Work item:
Check each line of the entries below for the string "Semarang" and state how many lines have it, with no other text.

(Stored data entries)
++++++++++
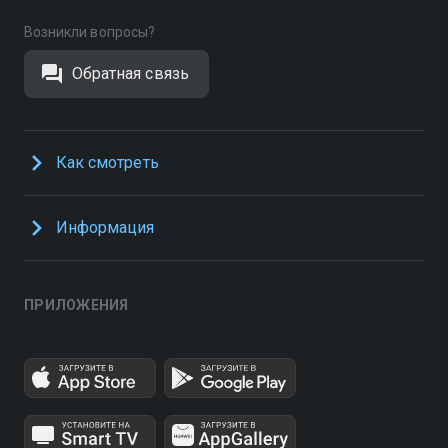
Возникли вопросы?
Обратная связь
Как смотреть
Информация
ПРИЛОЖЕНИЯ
++++++++++
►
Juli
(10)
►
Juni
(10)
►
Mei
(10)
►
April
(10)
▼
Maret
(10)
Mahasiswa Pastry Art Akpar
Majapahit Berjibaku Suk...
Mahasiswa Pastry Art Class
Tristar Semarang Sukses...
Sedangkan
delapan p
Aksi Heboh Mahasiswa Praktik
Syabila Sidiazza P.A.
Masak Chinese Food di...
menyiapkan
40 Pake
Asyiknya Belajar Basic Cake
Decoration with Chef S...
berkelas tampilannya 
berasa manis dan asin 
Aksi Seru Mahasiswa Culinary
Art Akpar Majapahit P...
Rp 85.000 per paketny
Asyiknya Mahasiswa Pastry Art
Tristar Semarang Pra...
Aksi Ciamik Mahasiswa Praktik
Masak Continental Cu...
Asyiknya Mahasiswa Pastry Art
++++++++++
Task solution:
2